*ACTIVITY A*: Name every main character listed in the publication information of the article on Batman/Superman/Wonder Woman: Trinity.
*ACTIVITY B*: Pick up the article on Batman/Superman/Wonder Woman: Trinity at its last sentence and keep writing it.

*SELECTED TEXT*:
○ ○ ○ ○ ○ ○ ○
- Cover of Trinity HC. Art by Matt Wagner.

Publication information
- Publisher: DC Comics
- Schedule: Monthly
- Format: Limited series
- Publication date: June 2003 to November 2003
- No. of issues: 3
- Main character(s): Superman Batman Wonder Woman Ra's al Ghul Bizarro Artemis of Bana-Mighdall

Creative team
- Written by: Matt Wagner
- Artist: Matt Wagner

= Batman/Superman/Wonder Woman: Trinity =

Comic book limited series

Batman/Superman/Wonder Woman: Trinity is a three-issue comic book limited series published by the publishing company DC Comics in 2003. Written and drawn by Matt Wagner, the series focused on the first meeting and alliance between DC's Trinity: Batman, Superman, and Wonder Woman, regarded as DC's most popular characters. The story takes place before the formation of the Justice League. The series was collected as a hardback in 2004 and eventually a softcover trade paperback by DC Comics in 2005.

==Overview==
The story establishes the first meeting between The World's Finest Trinity: Superman, Batman and Wonder Woman. When Batman's greatest nemesis, Ra's al Ghul, recruits Bizarro and the Amazon warrior Artemis to aid him in his plan to create global chaos, the Dark Knight Detective suddenly finds himself working with the Man of Steel and the Amazon Princess. Looking to thwart the madman's plot to simultaneously destroy all satellite communications as well as all of the world's oil reserves, Earth's greatest heroes reluctantly band together. But if Batman, Superman and Wonder Woman are to have any hope of stopping Ra's nuclear missile assault, they will first need to overcome their own biases and reconcile their differing philosophies.

==Plot==
===Issue 1===
In keeping up his secret identity, Clark Kent misses the train to take him to work, something he intentionally does three times a week. A gunshot is heard from that train and Clark appears as Superman and finds the victim: the train's driver. As the train speeds up uncontrollably, Superman tries to grab the side of the train but it already plummets off the curve toward the ground. But Superman manages to catch it before it hits the ground. Superman tracks the trajectory of the bullet that killed the driver, but finds nothing. In the distance, shadowy figures track his movements, and later that night, those figures break into S.T.A.R. Labs. They make sure Superman is not around to stop them, but a shadowy figure appears and stops them anyway. The media believes Superman was the one who stopped the thieves, but speculation abounds as to why he decided to leave them hogtied. In Antarctica, other shadowy figures track down and dig out a creature created by Lex Luthor: Bizarro. Clark receives a tip from an old friend, and he meets him in his limousine. Bruce was the one who captured the S.T.A.R. Labs thieves, as he explains that he has been on the trail of an exclusive cartel that can obtain any type of weapon calling themselves "the Purge". The thieves were after kryptonite, and determining that there wouldn't be enough time til the next job for him to do so, Bruce requests Superman's help in the decryption of a LexCorp disc, both men concurrently surmising that the thieves will steal next from Lexcorp.
○ ○ ○ ○ ○ ○ ○
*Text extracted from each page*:
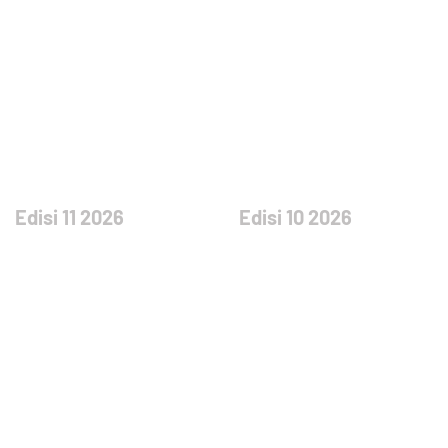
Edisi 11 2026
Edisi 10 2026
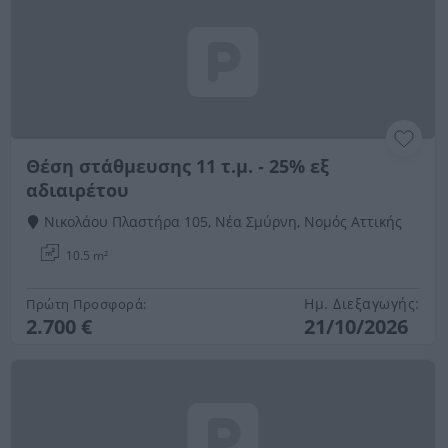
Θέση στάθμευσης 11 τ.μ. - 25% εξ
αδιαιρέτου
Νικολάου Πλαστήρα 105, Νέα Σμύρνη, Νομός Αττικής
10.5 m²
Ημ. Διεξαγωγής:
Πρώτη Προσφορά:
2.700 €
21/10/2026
○ ○ ○ ○ ○ ○ ○
*YOUR RESPONSE A*: Superman, Batman, Wonder Woman, Ra's al Ghul, Bizarro, Artemis of Bana-Mighdall

*YOUR RESPONSE B*:
An Amazon woman, who calls herself "Diana", passes her "audition" by fighting several shadowy figures. A man from the shadows offers her a position with The Purge. Clark breaks the code on the disk and discovers that The Purge was after something called "Project Replica". He knows what it means, and goes to one of the locations, only to find it missing. Covered in heavy, thick chains, Bizarro sits as the shadowy man enters: Ra's al Ghul. Calling Bizarro his "friend", he talks him into joining the Purge and adds that no one will ever harm him again. He is released, and given a medallion that says "Bizarro #1". In the Batcave, Batman informs Superman that the man behind The Purge is Ra's al Ghul, an eco-terrorist. Batman once had connections inside Ra's al Ghul's network, but they disappeared. He knows whatever he is doing, it is big. Bizarro steals a nuclear sub, only to be attacked. He shakes the sub and kills all the soldiers, with one of the missiles launched and detonated near Themyscira. Above the Daily Planet, Superman is greeted by Princess Diana aka Wonder Woman. She has come to talk about the missile that fell, for which the Amazons believe Superman responsible. When it is eventually revealed to be the work of Bizarro, Diana voices regret over the Amazons' initial suspicions of Superman. Both decide to take down the sub, and Superman and Wonder Woman take a ride in her invisible jet.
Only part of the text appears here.